» **Assigned task**:
Starting from the line that holds "nuevamente coescribiendo y codirig", print every line through the end of the records, first and last included.

» **Dataset entries**:
****************

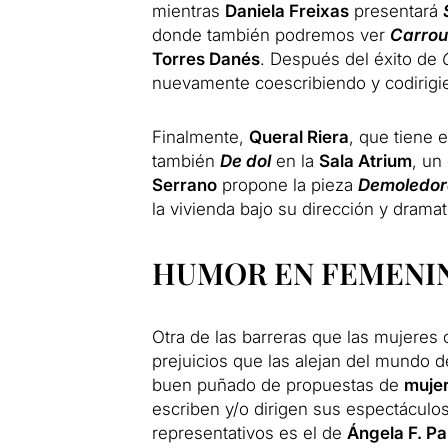
mientras
Daniela Freixas
presentará
donde también podremos ver
Carrou
Torres Danés
. Después del éxito de
nuevamente coescribiendo y codirig
Finalmente,
Queral Riera
, que tiene 
también
De dol
en la
Sala Atrium
, un
Serrano
propone la pieza
Demoledor
la vivienda bajo su dirección y dramat
HUMOR EN FEMENI
Otra de las barreras que las mujeres 
prejuicios que las alejan del mundo d
buen puñado de propuestas de
muje
escriben y/o dirigen sus espectácul
representativos es el de
Ángela F. Pa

****************

» **Finished exercise**:
nuevamente coescribiendo y codirig
Finalmente,
Queral Riera
, que tiene 
también
De dol
en la
Sala Atrium
, un
Serrano
propone la pieza
Demoledor
la vivienda bajo su dirección y dramat
HUMOR EN FEMENI
Otra de las barreras que las mujeres 
prejuicios que las alejan del mundo d
buen puñado de propuestas de
muje
escriben y/o dirigen sus espectácul
representativos es el de
Ángela F. Pa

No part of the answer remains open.